## DATA EXCERPTS
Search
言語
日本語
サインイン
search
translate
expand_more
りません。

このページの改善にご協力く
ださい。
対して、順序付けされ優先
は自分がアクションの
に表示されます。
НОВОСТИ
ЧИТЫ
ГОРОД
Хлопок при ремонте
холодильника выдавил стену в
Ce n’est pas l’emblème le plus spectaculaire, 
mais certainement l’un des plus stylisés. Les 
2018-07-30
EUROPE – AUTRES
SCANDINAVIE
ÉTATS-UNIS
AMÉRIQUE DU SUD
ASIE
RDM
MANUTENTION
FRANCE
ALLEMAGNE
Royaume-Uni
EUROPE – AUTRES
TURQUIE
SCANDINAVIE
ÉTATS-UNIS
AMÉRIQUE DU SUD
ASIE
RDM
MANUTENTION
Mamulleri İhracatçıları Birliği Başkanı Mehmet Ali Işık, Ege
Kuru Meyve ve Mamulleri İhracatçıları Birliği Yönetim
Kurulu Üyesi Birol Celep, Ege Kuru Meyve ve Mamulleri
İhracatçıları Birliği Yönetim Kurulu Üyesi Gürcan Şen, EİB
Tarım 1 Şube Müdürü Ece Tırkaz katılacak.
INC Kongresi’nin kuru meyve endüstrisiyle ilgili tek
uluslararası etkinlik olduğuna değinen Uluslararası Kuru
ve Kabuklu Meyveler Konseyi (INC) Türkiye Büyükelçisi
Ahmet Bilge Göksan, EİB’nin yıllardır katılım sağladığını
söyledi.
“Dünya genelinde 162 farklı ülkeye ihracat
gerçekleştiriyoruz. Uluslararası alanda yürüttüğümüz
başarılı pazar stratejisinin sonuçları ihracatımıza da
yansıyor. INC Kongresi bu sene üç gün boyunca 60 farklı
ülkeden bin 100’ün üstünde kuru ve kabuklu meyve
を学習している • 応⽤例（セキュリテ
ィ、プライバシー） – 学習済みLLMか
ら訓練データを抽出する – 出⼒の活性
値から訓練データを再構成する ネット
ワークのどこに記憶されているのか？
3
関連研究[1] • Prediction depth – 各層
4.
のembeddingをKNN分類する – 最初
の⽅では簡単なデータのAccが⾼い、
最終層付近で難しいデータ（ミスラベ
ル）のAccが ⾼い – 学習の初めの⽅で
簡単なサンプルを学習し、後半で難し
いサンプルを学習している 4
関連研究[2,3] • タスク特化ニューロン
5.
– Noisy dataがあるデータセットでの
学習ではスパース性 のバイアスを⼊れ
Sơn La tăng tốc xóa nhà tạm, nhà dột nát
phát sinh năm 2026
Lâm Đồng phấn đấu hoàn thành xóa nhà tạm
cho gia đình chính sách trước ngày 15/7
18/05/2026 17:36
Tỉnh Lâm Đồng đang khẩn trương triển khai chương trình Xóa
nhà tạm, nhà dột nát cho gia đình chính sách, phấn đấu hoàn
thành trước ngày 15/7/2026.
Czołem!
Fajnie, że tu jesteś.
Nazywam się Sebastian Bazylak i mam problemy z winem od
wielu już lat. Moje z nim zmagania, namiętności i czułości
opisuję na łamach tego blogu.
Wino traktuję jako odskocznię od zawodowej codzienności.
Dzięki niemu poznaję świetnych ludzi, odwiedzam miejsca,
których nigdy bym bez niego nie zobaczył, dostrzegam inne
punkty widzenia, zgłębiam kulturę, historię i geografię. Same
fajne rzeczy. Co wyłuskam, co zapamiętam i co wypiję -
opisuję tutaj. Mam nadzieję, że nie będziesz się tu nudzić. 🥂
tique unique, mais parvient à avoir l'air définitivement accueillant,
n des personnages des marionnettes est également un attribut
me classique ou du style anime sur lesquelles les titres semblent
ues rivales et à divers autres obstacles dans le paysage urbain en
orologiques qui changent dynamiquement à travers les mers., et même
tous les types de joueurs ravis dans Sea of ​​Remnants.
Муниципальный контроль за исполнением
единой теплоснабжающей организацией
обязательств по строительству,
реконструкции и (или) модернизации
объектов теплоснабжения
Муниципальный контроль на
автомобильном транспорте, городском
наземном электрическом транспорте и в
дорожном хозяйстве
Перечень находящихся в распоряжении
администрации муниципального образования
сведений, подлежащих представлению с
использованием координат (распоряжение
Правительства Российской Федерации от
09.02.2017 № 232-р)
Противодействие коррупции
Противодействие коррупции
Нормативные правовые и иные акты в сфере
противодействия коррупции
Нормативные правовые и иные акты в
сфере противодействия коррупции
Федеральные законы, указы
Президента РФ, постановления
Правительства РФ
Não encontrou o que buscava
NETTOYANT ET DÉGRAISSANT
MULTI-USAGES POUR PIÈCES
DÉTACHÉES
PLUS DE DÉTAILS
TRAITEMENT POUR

## ACTIVITY
Edit all of the data above so that each "SCANDINAVIE" becomes "PAYS NORDIQUES", and leave every other part the same.

## RESULT OF THE TASK
Search
言語
日本語
サインイン
search
translate
expand_more
りません。

このページの改善にご協力く
ださい。
対して、順序付けされ優先
は自分がアクションの
に表示されます。
НОВОСТИ
ЧИТЫ
ГОРОД
Хлопок при ремонте
холодильника выдавил стену в
Ce n’est pas l’emblème le plus spectaculaire, 
mais certainement l’un des plus stylisés. Les 
2018-07-30
EUROPE – AUTRES
PAYS NORDIQUES
ÉTATS-UNIS
AMÉRIQUE DU SUD
ASIE
RDM
MANUTENTION
FRANCE
ALLEMAGNE
Royaume-Uni
EUROPE – AUTRES
TURQUIE
PAYS NORDIQUES
ÉTATS-UNIS
AMÉRIQUE DU SUD
ASIE
RDM
MANUTENTION
Mamulleri İhracatçıları Birliği Başkanı Mehmet Ali Işık, Ege
Kuru Meyve ve Mamulleri İhracatçıları Birliği Yönetim
Kurulu Üyesi Birol Celep, Ege Kuru Meyve ve Mamulleri
İhracatçıları Birliği Yönetim Kurulu Üyesi Gürcan Şen, EİB
Tarım 1 Şube Müdürü Ece Tırkaz katılacak.
INC Kongresi’nin kuru meyve endüstrisiyle ilgili tek
uluslararası etkinlik olduğuna değinen Uluslararası Kuru
ve Kabuklu Meyveler Konseyi (INC) Türkiye Büyükelçisi
Ahmet Bilge Göksan, EİB’nin yıllardır katılım sağladığını
söyledi.
“Dünya genelinde 162 farklı ülkeye ihracat
gerçekleştiriyoruz. Uluslararası alanda yürüttüğümüz
başarılı pazar stratejisinin sonuçları ihracatımıza da
yansıyor. INC Kongresi bu sene üç gün boyunca 60 farklı
ülkeden bin 100’ün üstünde kuru ve kabuklu meyve
を学習している • 応⽤例（セキュリテ
ィ、プライバシー） – 学習済みLLMか
ら訓練データを抽出する – 出⼒の活性
値から訓練データを再構成する ネット
ワークのどこに記憶されているのか？
3
関連研究[1] • Prediction depth – 各層
4.
のembeddingをKNN分類する – 最初
の⽅では簡単なデータのAccが⾼い、
最終層付近で難しいデータ（ミスラベ
ル）のAccが ⾼い – 学習の初めの⽅で
簡単なサンプルを学習し、後半で難し
いサンプルを学習している 4
関連研究[2,3] • タスク特化ニューロン
5.
– Noisy dataがあるデータセットでの
学習ではスパース性 のバイアスを⼊れ
Sơn La tăng tốc xóa nhà tạm, nhà dột nát
phát sinh năm 2026
Lâm Đồng phấn đấu hoàn thành xóa nhà tạm
cho gia đình chính sách trước ngày 15/7
18/05/2026 17:36
Tỉnh Lâm Đồng đang khẩn trương triển khai chương trình Xóa
nhà tạm, nhà dột nát cho gia đình chính sách, phấn đấu hoàn
thành trước ngày 15/7/2026.
Czołem!
Fajnie, że tu jesteś.
Nazywam się Sebastian Bazylak i mam problemy z winem od
wielu już lat. Moje z nim zmagania, namiętności i czułości
opisuję na łamach tego blogu.
Wino traktuję jako odskocznię od zawodowej codzienności.
Dzięki niemu poznaję świetnych ludzi, odwiedzam miejsca,
których nigdy bym bez niego nie zobaczył, dostrzegam inne
punkty widzenia, zgłębiam kulturę, historię i geografię. Same
fajne rzeczy. Co wyłuskam, co zapamiętam i co wypiję -
opisuję tutaj. Mam nadzieję, że nie będziesz się tu nudzić. 🥂
tique unique, mais parvient à avoir l'air définitivement accueillant,
n des personnages des marionnettes est également un attribut
me classique ou du style anime sur lesquelles les titres semblent
ues rivales et à divers autres obstacles dans le paysage urbain en
orologiques qui changent dynamiquement à travers les mers., et même
tous les types de joueurs ravis dans Sea of ​​Remnants.
Муниципальный контроль за исполнением
единой теплоснабжающей организацией
обязательств по строительству,
реконструкции и (или) модернизации
объектов теплоснабжения
Муниципальный контроль на
автомобильном транспорте, городском
наземном электрическом транспорте и в
дорожном хозяйстве
Перечень находящихся в распоряжении
администрации муниципального образования
сведений, подлежащих представлению с
использованием координат (распоряжение
Правительства Российской Федерации от
09.02.2017 № 232-р)
Противодействие коррупции
Противодействие коррупции
Нормативные правовые и иные акты в сфере
противодействия коррупции
Нормативные правовые и иные акты в
сфере противодействия коррупции
Федеральные законы, указы
Президента РФ, постановления
Правительства РФ
Não encontrou o que buscava
NETTOYANT ET DÉGRAISSANT
MULTI-USAGES POUR PIÈCES
DÉTACHÉES
PLUS DE DÉTAILS
TRAITEMENT POUR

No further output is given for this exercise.